Nope, not a boyfriend or a husband.

And I know people say that his kids are yours yadda yadda, but if he can't contribute to his kid with her, chances are he's not contributing to your household either. So I have to hold mine down AND pay his bills? Nope.

He needs to get a job, something, or go to the court and get a temporary reduction
 
Not for an SO but if my husband was laid off I'd help. You'd end up helping indirectly anyway because if his unemployment does not cover the child support obligation, bills still have to be paid and money is still going to come out of your pocket to offset the cost of him losing his job. I know how the Court system works very well and would rather not spend money hiring an attorney to defend against a contempt motion...or worse...if you own a home or have joint accouns...they could garnish bank accounts, put a lien on your home (lis pendens), throw your husband in jail, revoke his license, garnish tax return refunds, etc. (although you have to be pretty severely in arrears for them to do all of this). You just have to weigh the amount of exposure you have to the consequences and make a wise decision based on your own self-interests.

If I did make any payments towards the support because we were married and it was in my own best interest, I would certainly be doing my own wage withholding once he found another job.

If his losing a job was his own fault, I would not help.
 
Most couples who have a spouse that has a child ouside of the marriage does pay in some way
money that would be going into your household is going towards an outside child---so either way its being done...
 
Bicth, please. (Not directed @ OP but imaginary dude) If I wasn't there for conception, I'm not going in on collection.

ETA: A husband is different. If you're married to someone, you're married to their children as well. The law sees it the same way. But the OP said SO/BF so the above answer suits that situation.

See that's not true. A step-parent is NOT an obligated parent. They are simply a third party and nothing more. They, legally, are not allowed to make any decisions for the child. Only their parents. The ONLY two people that are obligated to a child are the people that have custody of the child. That being said, they base child support on the husbands income. His wife's wouldn't be touched unless she doesn't have a job and his income is the sole income. It doesn't matter if y'all filed taxes together or not.
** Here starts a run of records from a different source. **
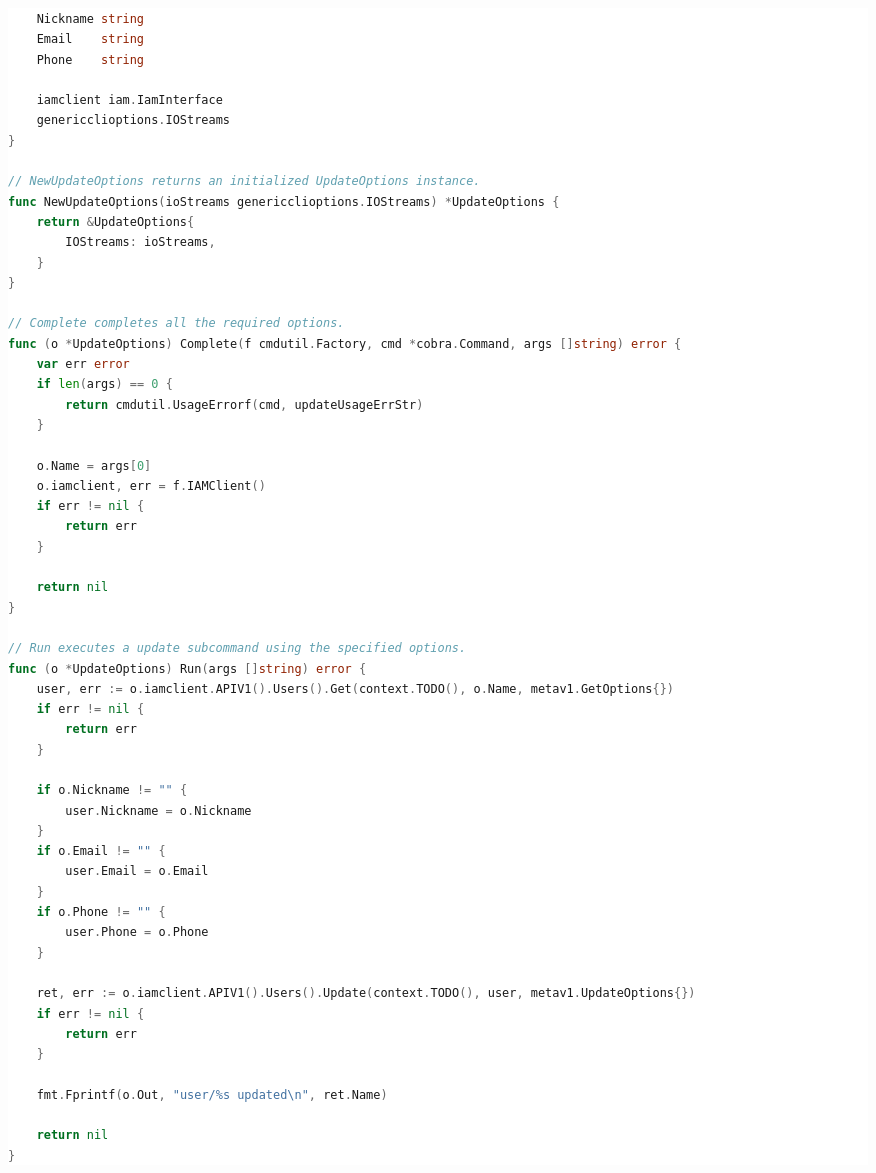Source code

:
 ```go
	Nickname string
	Email    string
	Phone    string

	iamclient iam.IamInterface
	genericclioptions.IOStreams
}

// NewUpdateOptions returns an initialized UpdateOptions instance.
func NewUpdateOptions(ioStreams genericclioptions.IOStreams) *UpdateOptions {
	return &UpdateOptions{
		IOStreams: ioStreams,
	}
}

// Complete completes all the required options.
func (o *UpdateOptions) Complete(f cmdutil.Factory, cmd *cobra.Command, args []string) error {
	var err error
	if len(args) == 0 {
		return cmdutil.UsageErrorf(cmd, updateUsageErrStr)
	}

	o.Name = args[0]
	o.iamclient, err = f.IAMClient()
	if err != nil {
		return err
	}

	return nil
}

// Run executes a update subcommand using the specified options.
func (o *UpdateOptions) Run(args []string) error {
	user, err := o.iamclient.APIV1().Users().Get(context.TODO(), o.Name, metav1.GetOptions{})
	if err != nil {
		return err
	}

	if o.Nickname != "" {
		user.Nickname = o.Nickname
	}
	if o.Email != "" {
		user.Email = o.Email
	}
	if o.Phone != "" {
		user.Phone = o.Phone
	}

	ret, err := o.iamclient.APIV1().Users().Update(context.TODO(), user, metav1.UpdateOptions{})
	if err != nil {
		return err
	}

	fmt.Fprintf(o.Out, "user/%s updated\n", ret.Name)

	return nil
}
```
Whatever is on HIS W-2/1099 is all that is counted.

Either way, people that lose their jobs are able to lessen their child support or even be put in arrears until they find another job, so no I wouldn't be paying ish.
 
I would never marry a man with kids. It crossed my mind before but never. Now i am older, if i was to marry again, maybe i would consider someone with grown kids or a widower with one child. Maybe. but the child support thing would never be me.
 
With a spouse its coming out of your pocket regardless, so yes.

SO nope, nope, nope. And they would not become a spouse or parent to my future kids if they are unable to care for their prior responsibilities.